Looking cautiously beyond the pandemic, Biden ventured that Americans could have a semi-normal Independence Day, though only if people continued to follow public health measures in the meantime and got vaccinated when they could. Several times he pleaded for people to wear masks, something his predecessor, Donald Trump, disliked doing intensely.
The holiday, Biden said, would be when Americans “not only mark our independence as a nation, but we begin to mark our independence from this virus.” And although the Fourth of July is months away, Biden preemptively cautioned against planning large gatherings. Some critics on social media thought it improper for the president to already impose such limits.
Grief is familiar terrain to Biden, who lost a wife and daughter to a car accident in 1972 and then a son to cancer in 2015. In both cases, he emerged from mourning with a single conviction: “You’ve got to have purpose,” as he told Time magazine last January, when he was a presidential candidate and most Americans had barely heard of the coronavirus.
Earlier in the day, Biden signed the $1.9 trillion coronavirus stimulus, which has been described as the most significant domestic legislation in a generation. As the pandemic winds down, he and Vice President Kamala Harris will tour the nation, making the case that such an enormous outlay was both necessary and effective.
In the meantime, Biden will also begin to make the case for a massive infrastructure package, while watching carefully for any resurgence of the pandemic, which, he warned, could lead to another round of unwelcome lockdowns.
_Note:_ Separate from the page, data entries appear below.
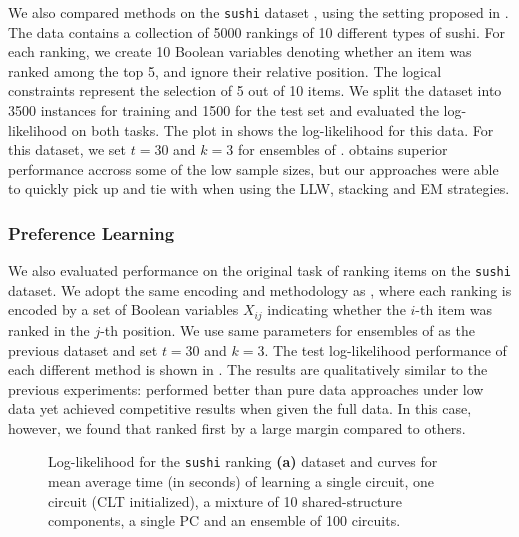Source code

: We also compared methods on the \texttt{sushi} dataset \citep{kamishima03}, using the setting
proposed in \citet{shen17}. The data contains a collection of \num{5000} rankings of \num{10}
different types of sushi. For each ranking, we create \num{10} Boolean variables denoting whether
an item was ranked among the top 5, and ignore their relative position. The logical constraints
represent the selection of \num{5} out of \num{10} items. We split the dataset into \num{3500}
instances for training and \num{1500} for the test set and evaluated the log-likelihood on both
tasks. The plot in  shows the log-likelihood for this data. For this
dataset, we set $t=30$ and $k=3$ for ensembles of . 
obtains superior performance accross some of the low sample sizes, but our approaches were able to
quickly pick up and tie with  when using the LLW, stacking and EM strategies.

\subsubsection{Preference Learning}

We also evaluated performance on the original task of ranking items on the \texttt{sushi} dataset.
We adopt the same encoding and methodology as \citep{choi15}, where each ranking is encoded by a
set of Boolean variables $X_{ij}$ indicating whether the $i$-th item was ranked in the $j$-th
position. We use same parameters for ensembles of  as the previous dataset and
set $t=30$ and $k=3$. The test log-likelihood performance of each different method is shown in
. The results are qualitatively similar to the previous experiments:
 performed better than pure data approaches under low data yet achieved
competitive results when given the full data. In this case, however, we found that
 ranked first by a large margin compared to others.

\begin{figure}[t]
  \begin{subfigure}{0.495\textwidth}
    \caption{}
    \label{fig:ll-sushi-ranking}
  \end{subfigure}
  \begin{subfigure}{0.495\textwidth}
    \caption{}
    \label{fig:sushi-time}
  \end{subfigure}
  \caption{Log-likelihood for the \texttt{sushi} ranking \textbf{(a)} dataset and curves for mean
  average time (in seconds) of learning a single  circuit, one
   circuit (CLT initialized), a mixture of 10 shared-structure 
  components, a single  PC and an ensemble of 100 
  circuits.}
  \label{fig:ll-preference}
\end{figure}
But no such lockdowns loom on the immediate horizon, and even though the president spoke with sorrow on Thursday evening, he also strove to restore Americans’ battered faith in the institutions of their democracy.
“We need to remember the government isn’t some foreign force in a distance capital,” Biden said. “No, it’s us, all of us. We the people.”
Without mentioning Trump by name, Biden lamented that, under his predecessor, people had “lost faith in whether our government and our democracy can deliver on really hard things for the American people.” He promised that government can, and will. To hear the president tell it, the first 50 days of his administration are proof that it already has.